How to scale Kubernetes: 3 factors

Source:-techrepublic.com

Kubernetes is becoming the container orchestrator of choice. It even holds the ability to scale applications up with demand–if you know how to configure it.

After Docker provided a small, lightweight virtual machine that could run on your laptop, Kubernetes came next to provide a real production cluster. As it turns out, running a production cluster is complex work. For example, Kubernetes does not come “out of the box” with the tools to manage scaling.

In this article, I’ll discuss three levels of scaling in Kubernetes. First, I’ll make the application aware of its resources, then I’ll configure the Kubernetes to request more virtual machines from a cloud, then finally, I’ll talk a bit about high availability and balancing between multiple clusters.

SEE: Kubernetes security guide (free PDF) (TechRepublic)

Application Scaling
While Kubernetes is capable of scaling an application up or down, “elastically” that work needs to be configured. For example, Kubernetes can track the resources that any one application will need to make sure it does not throw too many resources on a virtual machine. You can define the memory, CPU, and network bandwidth needs of an application. To do that, you need to profile the application in production to figure out what those needs are, then express those needs in the configuration of the pod. Without that information, the scheduler will assume the resource needs are zero and could easily overload a virtual machine with pods.

Assuming the application is designed to scale, you may want to run multiple pods for high availability. That way you can perform rolling upgrades and keep uptime close to 100%. The Kubernetes documentation has a tutorial on scaling deployment, but that is a manual scale up and scale down of resources. The Horizontal Pod Autoscaler can monitor CPU, memory, and other metrics, and add and remove pods as needed.

The cluster itself will have resources. If it is running in a pay-per-CPU-minute cloud, you want to keep that number as small as possible. This introduces a new question, of how to get the cluster to scale with demand.

Cluster Scaling

Out of the box, Kubernetes does not–and cannot–provide tools to scale itself. The cluster is a cluster and is not aware of other resources outside of itself. It is possible, however, to write a middleware tool that monitors utilization that is also connected to some other service that can provide virtual machines. This could be a public cloud, a private cloud such as OpenStack, or a virtual machine farm using a tool like VMWare. Microsoft, Amazon, IBM, and Google all provide this autoscaling technology in their cloud for Kubernetes users, and there are open source Autoscaler tools.

Another option for cluster scaling is OpenShift, Red Hat’s Container Platform, which runs Kubernetes clusters. OpenShift can have resources assigned to it and can manage scaling up and down those resources. It can also manage a hybrid-cloud environment, where some resources are on premise and others are in a public cloud.

The idea of a cluster asking for more resources is one thing. What if you want to run multiple clusters?

Multiple Clusters

The problem starts as simple as having a development, test, and production cluster as separate entities. Without this (or specialized throttling limits), it might be possible for a performance/load test of an elastic cluster to take out the production cluster. Add to that needs for high availability, which might mean multiple clusters in different zones in a cloud provider. Then you have different operating units, running multiple clusters in different countries, plus the ability to have customers routed to a data center on their continent.

Jason McGee, the CTO of the cloud platform at IBM, explains that this is a multiplication problem. Do the math, and a multi-national might have dozens of different Kubernetes clusters. That makes getting a holistic picture of what is really going on quite a challenge–not to mention actually managing the resources and costs.

To manage their own 22,000-plus cluster cloud, IBM built Razee, a tool they could later offer as open source.
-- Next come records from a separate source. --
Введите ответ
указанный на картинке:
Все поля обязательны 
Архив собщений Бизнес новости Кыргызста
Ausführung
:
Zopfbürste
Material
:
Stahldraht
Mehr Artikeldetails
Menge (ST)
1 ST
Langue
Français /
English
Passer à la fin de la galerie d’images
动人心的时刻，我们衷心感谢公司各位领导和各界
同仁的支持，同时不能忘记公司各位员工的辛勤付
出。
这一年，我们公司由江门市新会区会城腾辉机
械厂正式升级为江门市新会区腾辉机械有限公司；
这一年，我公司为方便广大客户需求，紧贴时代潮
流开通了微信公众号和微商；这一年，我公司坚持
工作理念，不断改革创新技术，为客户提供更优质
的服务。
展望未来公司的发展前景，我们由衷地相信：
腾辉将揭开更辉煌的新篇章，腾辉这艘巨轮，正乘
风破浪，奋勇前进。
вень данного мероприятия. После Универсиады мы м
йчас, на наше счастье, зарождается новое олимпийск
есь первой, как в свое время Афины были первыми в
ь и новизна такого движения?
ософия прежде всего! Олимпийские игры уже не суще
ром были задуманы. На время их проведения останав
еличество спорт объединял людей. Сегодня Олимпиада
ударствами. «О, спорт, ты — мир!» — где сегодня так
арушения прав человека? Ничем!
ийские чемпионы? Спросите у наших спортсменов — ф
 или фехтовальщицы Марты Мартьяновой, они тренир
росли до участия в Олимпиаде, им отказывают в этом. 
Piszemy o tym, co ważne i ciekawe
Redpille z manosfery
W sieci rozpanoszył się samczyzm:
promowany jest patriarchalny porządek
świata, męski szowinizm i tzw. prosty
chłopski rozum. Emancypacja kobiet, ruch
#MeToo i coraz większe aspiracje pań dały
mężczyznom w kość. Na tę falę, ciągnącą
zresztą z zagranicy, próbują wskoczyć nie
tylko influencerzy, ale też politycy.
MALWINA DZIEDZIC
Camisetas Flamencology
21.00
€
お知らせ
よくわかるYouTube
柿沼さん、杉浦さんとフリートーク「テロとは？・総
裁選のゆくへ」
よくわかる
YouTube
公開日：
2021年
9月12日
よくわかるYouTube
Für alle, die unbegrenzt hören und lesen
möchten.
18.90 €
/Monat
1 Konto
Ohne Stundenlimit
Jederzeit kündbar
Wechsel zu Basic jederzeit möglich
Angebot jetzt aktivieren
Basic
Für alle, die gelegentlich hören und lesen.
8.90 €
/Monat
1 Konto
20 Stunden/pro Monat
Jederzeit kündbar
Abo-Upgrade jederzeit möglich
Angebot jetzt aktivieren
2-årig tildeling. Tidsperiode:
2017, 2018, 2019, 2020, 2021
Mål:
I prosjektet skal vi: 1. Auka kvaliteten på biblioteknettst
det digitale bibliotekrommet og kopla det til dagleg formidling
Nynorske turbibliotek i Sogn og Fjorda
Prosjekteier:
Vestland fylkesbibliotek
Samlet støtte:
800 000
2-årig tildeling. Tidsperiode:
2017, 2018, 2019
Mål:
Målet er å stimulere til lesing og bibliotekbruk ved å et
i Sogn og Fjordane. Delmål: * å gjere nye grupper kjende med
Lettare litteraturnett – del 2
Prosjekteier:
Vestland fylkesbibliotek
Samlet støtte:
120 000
SEE: Kubernetes: A guide for IT pros and business leaders (TechRepublic Premium)

Other Options
At this point in history, taking on the challenge of scaling Kubernetes is basically volunteering to become a full-on digital company. This worked for Amazon, which turned Web services into a $7.4 billion dollar business. If your company is not Amazon, you might consider the words of Homer Simpson: “Can’t somebody else do it?”

As another option, you might consider the purpose of your cluster. Instead of going broad, you might want to do something very specific, such as big data mining in Hadoop, or enabling a NoSQL database like Redis. Specialized providers, like Redis Labs, are beginning to create managed services offerings, designed to handle one application and handle it well. Alex Miłowski, a product evangelist at Redis, explains how the company understands these scaling problems and created an operator tool to manage Kubernetes cluster running the Redis NoSql database. The service offering can work in a local cluster (on-premise), in the cloud, as a managed service in the cloud, or even to manage Redis running locally on bare metal servers.

Over the next 24 months, I expect to see a growth in specialized cloud services, followed by either those services being acquired by the major cloud players, or the cloud players creating their own competing offerings.

So keep your eye out, and don’t blink. Things are changing fast, and you don’t want to miss it.